At SELC, we are dedicated to creating more just and resilient local economies. And increasingly, we are exploring what a more just and resilient practice of law might look like.
A critical insight from the wider resilience movement is that we live in a world in transition. Institutions and ways of thinking that developed in the Industrial Age – including the institution and process of legal education – are no longer capable of adequately responding to our emerging set of social, economic, and ecological crises. I am hoping to undertake the legal apprenticeship to learn the knowledge and tools needed to serve the emerging legal needs of the resilience movement – and also to explore how a different approach to learning the law might change how law is practiced and understood.
Until very recently, I had never considered becoming a lawyer. But through my work at SELC, I have become increasingly aware of the power of the law as a lever for social change – both through the top-down legislative process and through the bottom-up process of supporting communities, building relationships, and democratizing access to legal knowledge and services.
However, as someone committed to building community resilience and economic justice, I have asked myself: can I serve as a lawyer without in some ways reproducing the same rigid system that maintains injustice and inequality in the first place?
I’ve had access to nearly every form of privilege one can have in this society. But if I can help create space for others to access the privilege of legal knowledge and expertise by modeling the apprenticeship journey, creating systems of support and resources along the way, perhaps that is a step towards a more just and resilient legal community.
If our legal system evolves through case law, imagine what that system might look like if those arguing new cases, advocating for clients, and pushing the law forward actually embodied the diversity and pluralism of our society? What if lawyers shared the same cultural traditions and experiences as the people they worked for? What if the process of learning the law directly benefited the communities where aspiring attorneys live and learn? What if lawyering was practiced in the context of mutual aid rather than market exchange or social services (which both impute a certain need in the client and thus a form of deficiency)?
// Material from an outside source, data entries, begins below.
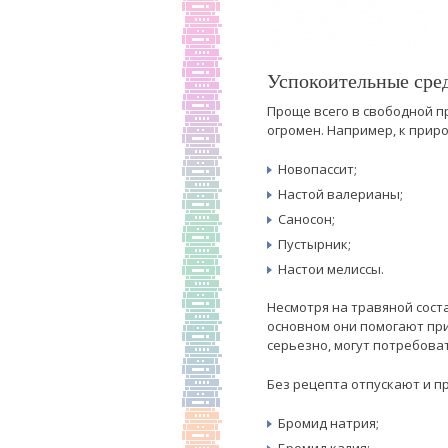
Успокоительные сред
Проще всего в свободной п
огромен. Например, к прир
Новопассит;
Настой валерианы;
Саносон;
Пустырник;
Настои мелиссы.
Несмотря на травяной сост
основном они помогают при
серьезно, могут потребова
Без рецепта отпускают и п
Бромид натрия;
The path of the apprentice may offer more compelling social benefits than simply producing another lawyer. It may be an end in itself if it is contributing to a movement that democratizes and pluralizes the practice of law, and thus helps the legal system itself adapt to the rapidly changing needs and demographics of our society.
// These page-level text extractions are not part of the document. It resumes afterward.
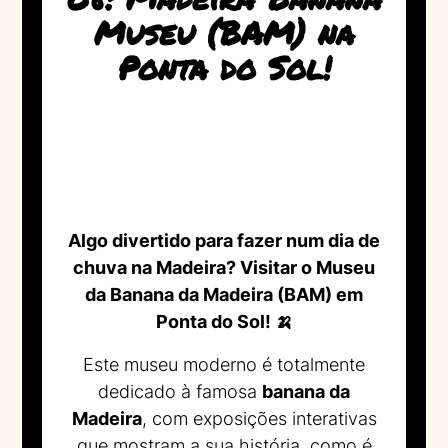
Museu (BAM) na
Ponta do Sol!
Algo divertido para fazer num dia de
chuva na Madeira? Visitar o Museu
da Banana da Madeira (BAM) em
Ponta do Sol! 🍌
Este museu moderno é totalmente
dedicado à famosa
banana da
Madeira
, com exposições interativas
que mostram a sua história, como é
Here are some reasons why I am committed to the apprenticeship path:
- The experiential approach to learning has more practical, immediate, and intrinsic value than traditional forms of abstract legal education,
- It has the potential to empower people from different backgrounds with the tools and knowledge needed to change one of the most fundamental – and potentially pliable – institutions underlying our society,
- It offers me an opportunity to both model and create support systems for future and current apprentices, and
- In the process of learning the law in this way, I have an opportunity to use my privilege to open new pathways for others to realize their own visions of social and economic justice.
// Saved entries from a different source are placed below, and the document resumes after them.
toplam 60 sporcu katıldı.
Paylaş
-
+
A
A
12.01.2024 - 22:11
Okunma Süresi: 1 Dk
The apprentice movement is experiencing a resurgence in a wide variety of fields across the world precisely because it offers a more adaptive, integrated approach to learning in a changing world. At SELC’s recent apprenticeship conversation – part of our ongoing series of teach-ins and conversations at the Resilient Communities Legal Cafe – a practicing attorney and professor noted that traditional legal education “re-structures your brain.”
If that’s so, maybe it’s time to re-structure the brains of aspiring and practicing attorneys alike to better reflect our dynamically changing world.